List all subgroups of the symmetry group of the regular $n$-gon.
If $n$ is prime, there are only $n+1$ subgroups: subgroup of all rotations and $n$ subgroups with $2$ elements (one reflection and rotation by zero degrees).
But if $n$ is composite, there are additional subgroups in the group of rotations, namely rotations by angle $\frac{\pi}{k},\ k|n$. Also there are subgroups containing rotations and reflections, number of which I can't found. I know that $s_\alpha s_\beta=r_{2(\alpha-\beta)}$, where $s_\alpha$ is a reflection by the line inlcined at an angle $\alpha$ to the horizontal axis.

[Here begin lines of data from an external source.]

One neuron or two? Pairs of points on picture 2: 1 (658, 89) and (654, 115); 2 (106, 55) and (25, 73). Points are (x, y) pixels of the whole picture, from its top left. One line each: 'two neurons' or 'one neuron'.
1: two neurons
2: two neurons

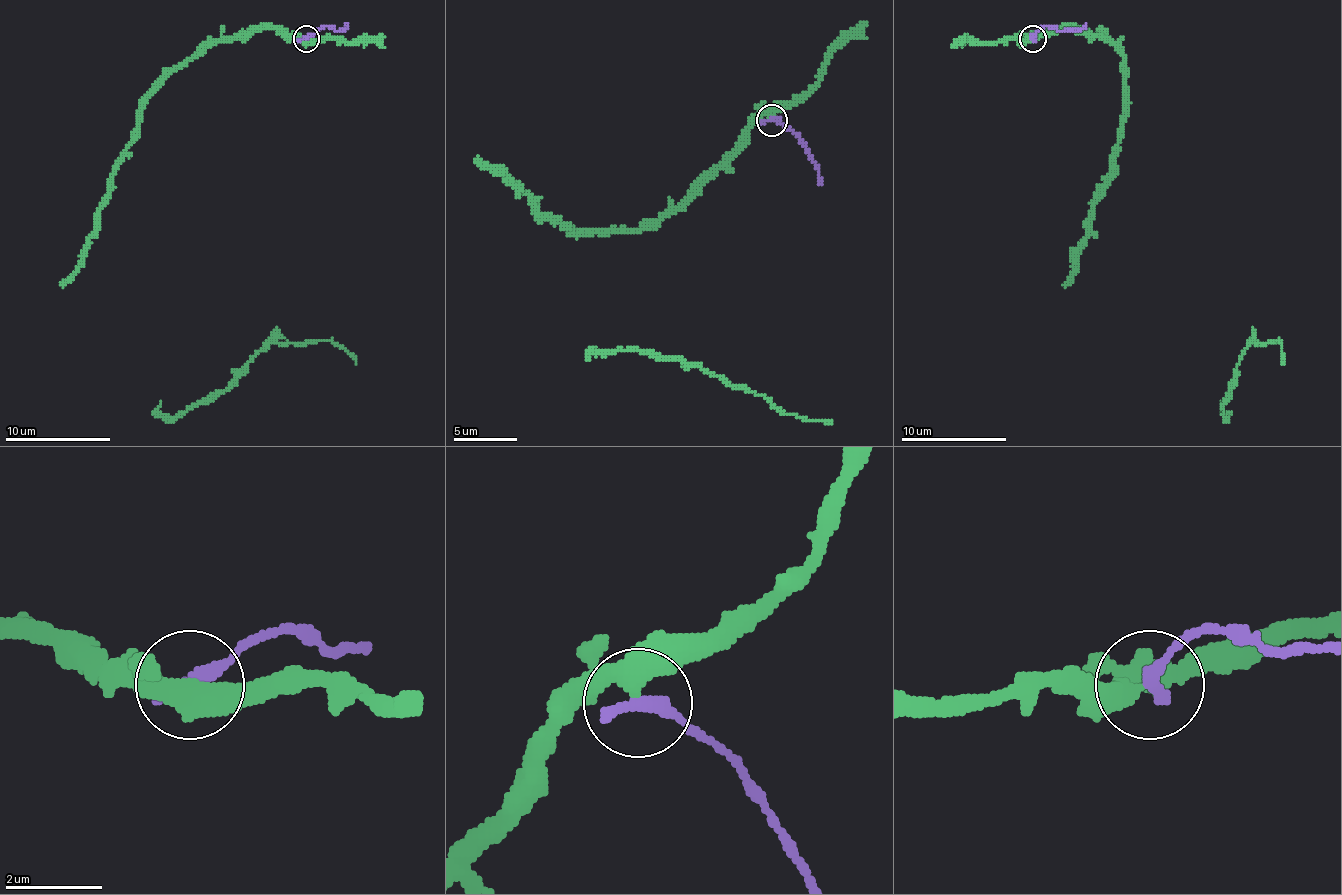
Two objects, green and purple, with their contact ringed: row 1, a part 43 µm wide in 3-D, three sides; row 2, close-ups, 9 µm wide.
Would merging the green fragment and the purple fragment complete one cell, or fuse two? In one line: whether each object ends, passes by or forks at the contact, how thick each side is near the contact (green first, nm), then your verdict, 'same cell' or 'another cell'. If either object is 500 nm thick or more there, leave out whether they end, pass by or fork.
green passes by | purple ends | 400/360 nm | another cell

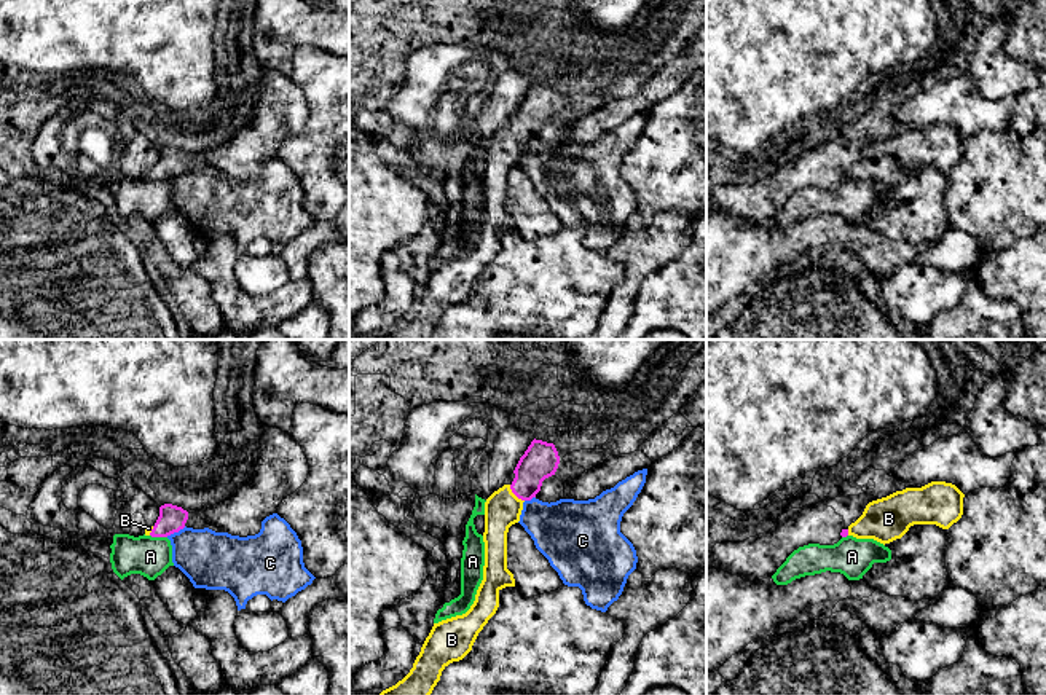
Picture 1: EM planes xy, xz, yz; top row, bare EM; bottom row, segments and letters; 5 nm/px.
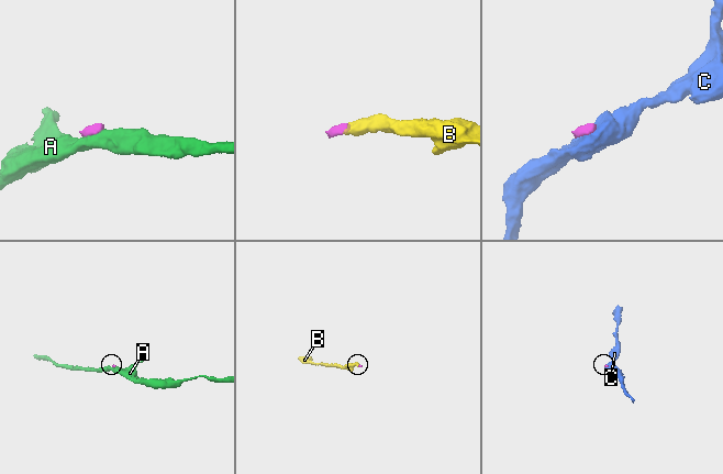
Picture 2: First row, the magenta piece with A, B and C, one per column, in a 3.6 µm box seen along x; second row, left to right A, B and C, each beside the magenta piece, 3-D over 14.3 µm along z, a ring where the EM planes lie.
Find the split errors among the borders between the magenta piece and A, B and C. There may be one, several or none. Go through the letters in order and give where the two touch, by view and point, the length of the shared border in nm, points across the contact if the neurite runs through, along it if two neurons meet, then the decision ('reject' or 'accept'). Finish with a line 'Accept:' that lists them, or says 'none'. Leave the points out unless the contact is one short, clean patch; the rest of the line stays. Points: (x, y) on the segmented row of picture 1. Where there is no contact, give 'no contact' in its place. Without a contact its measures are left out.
A: xy (158, 536) | 90 nm | along xy (150, 534), (166, 537) | reject
B: xz (515, 494) | 120 nm | across xz (541, 459), (515, 494), (503, 509) | accept
C: xy (176, 531) | 120 nm | along xy (185, 526), (166, 536) | reject
Accept: B

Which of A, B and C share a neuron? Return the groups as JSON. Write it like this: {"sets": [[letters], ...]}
{"sets": [["A"], ["B"], ["C"]]}

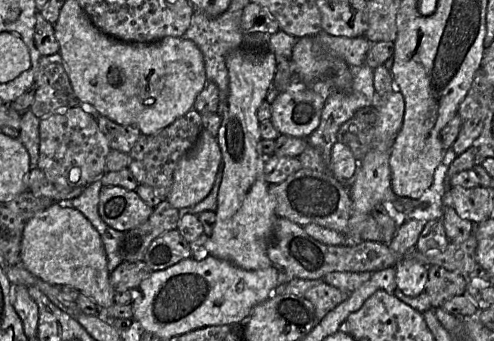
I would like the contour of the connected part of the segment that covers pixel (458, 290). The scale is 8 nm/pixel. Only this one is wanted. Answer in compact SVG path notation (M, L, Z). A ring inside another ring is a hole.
M432 265L428 268L428 280L423 293L425 293L431 302L433 309L442 307L450 298L466 293L468 280L461 274L447 270L444 267Z

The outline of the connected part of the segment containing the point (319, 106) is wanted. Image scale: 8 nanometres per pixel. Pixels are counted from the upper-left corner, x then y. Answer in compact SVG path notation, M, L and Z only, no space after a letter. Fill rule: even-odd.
M293 82L271 102L270 122L280 135L308 138L319 126L326 98L305 82Z

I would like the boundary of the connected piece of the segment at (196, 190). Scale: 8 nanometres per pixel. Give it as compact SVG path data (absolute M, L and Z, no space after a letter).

So if a subgroup contains $r_\alpha$ and $s_\beta$, it contains their product $s_{\beta – \frac{\alpha}{2}}$.
What is the best way to count all subgroups for each $n$?

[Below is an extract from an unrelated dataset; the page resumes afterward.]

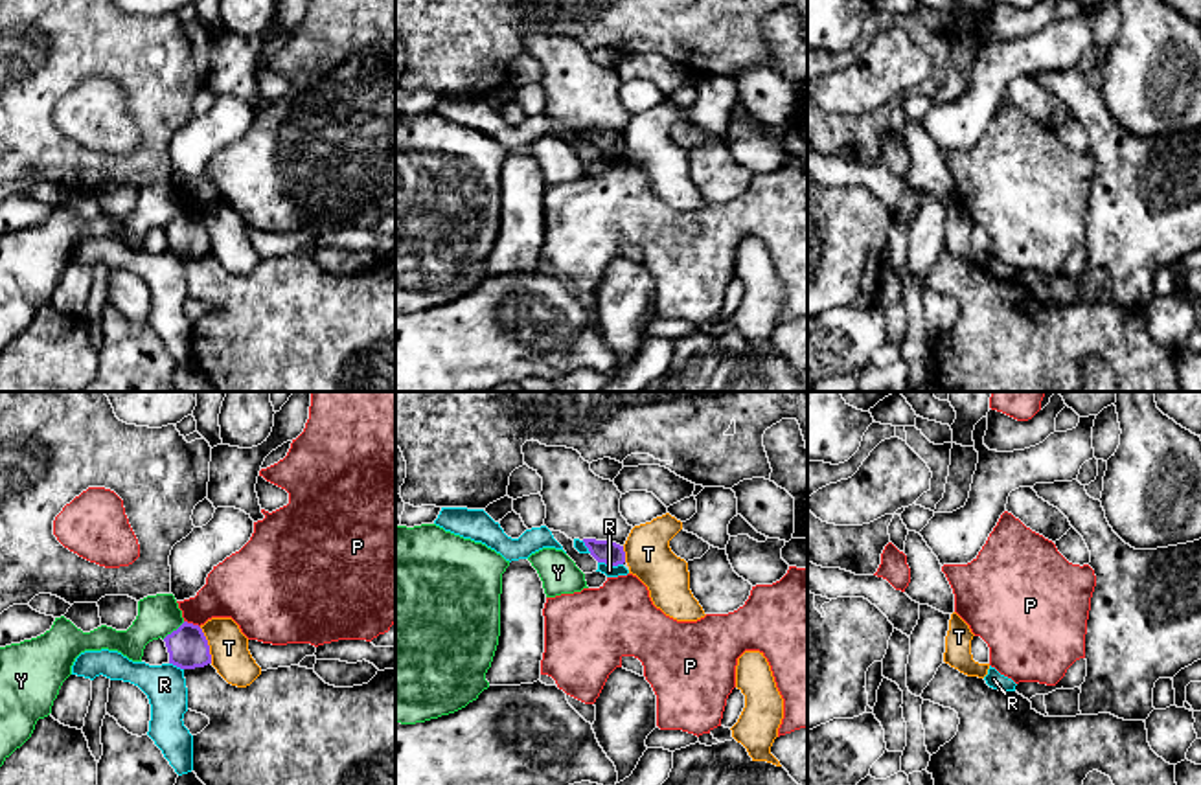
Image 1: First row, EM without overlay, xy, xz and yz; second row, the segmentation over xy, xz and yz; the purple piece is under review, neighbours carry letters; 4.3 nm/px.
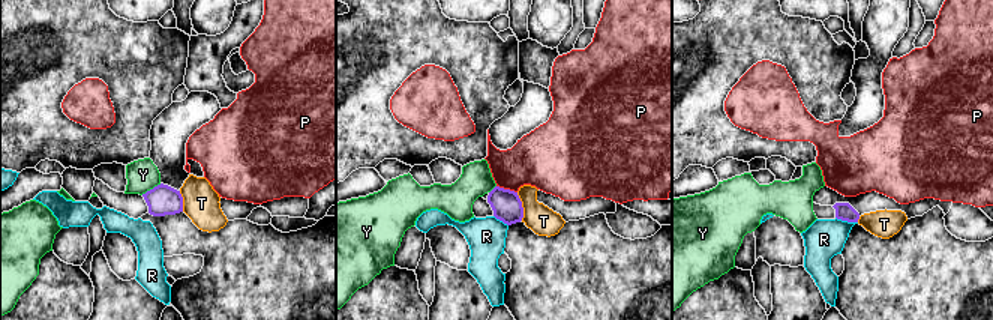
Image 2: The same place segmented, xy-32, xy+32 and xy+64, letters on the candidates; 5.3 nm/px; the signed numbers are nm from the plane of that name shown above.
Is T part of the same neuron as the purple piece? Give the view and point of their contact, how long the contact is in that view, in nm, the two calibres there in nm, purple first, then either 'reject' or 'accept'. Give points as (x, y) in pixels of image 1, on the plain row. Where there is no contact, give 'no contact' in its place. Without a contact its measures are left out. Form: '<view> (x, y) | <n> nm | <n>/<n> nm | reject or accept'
xy (208, 234) | 170 nm | 180/170 nm | reject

Update: I have found an group-theoretic answer at http://ysharifi.wordpress.com/2011/02/17/subgroups-of-dihedral-groups-1/
Later I will post the answer below.
Best Answer
The dihedral group of order $2n$ is generated by rotation $x$ through an angle $\frac{2\pi}{n}$ and a "flip" or reflection $y$. (These satisfy the relations $x^n=y^2=1$ and $yx^i=x^{-i}y$). The subgroup generated by $x$ is isomorphic to $(\mathbb{Z}/n\mathbb{Z},+)$, which has a cyclic subgroup or order $d$ for each positive divisor $d$ of $n$. Likewise, corresponding to each of these cyclic subgroups is a dihedral subgroup of order $2d$, the symmetry group of the $d$-gon. These subgroups can also be represented by the generators: $$ \left<x^{n/d}\right> \cong C_d \cong \left(\mathbb{Z}/d\mathbb{Z},+\right) $$ $$ \left<x^{n/d},~y\right> \cong D_d $$ Thus, up to isomorphism, there are $2\tau(n)$ subgroups of $D_n$. However, the union of each coset $y\left<x^{n/d}\right>x^i=\{yx^{i+jk}|0\leq k<d\}$ with $\left<x^{n/d}\right>$ , for $0\leq i<k=n/d$, is isomorphic to $D_d$, forming a distinct dihedral subgroup of $D_n$ within each isomorphism class (this is Yaghoub Sharifi's Lemma 3 in @sergey-filkin's link). Since for each $d|n$ there are $n/d$ such cosets, we get $\sum_{d|n}\frac{n}d=\sum_{d|n}d=\sigma(n)$ different dihedral subgroups and $\tau(n)$ different cyclic subgroups of $D_n$, or $\tau(n)+\sigma(n)$ total subgroups of $D_n$.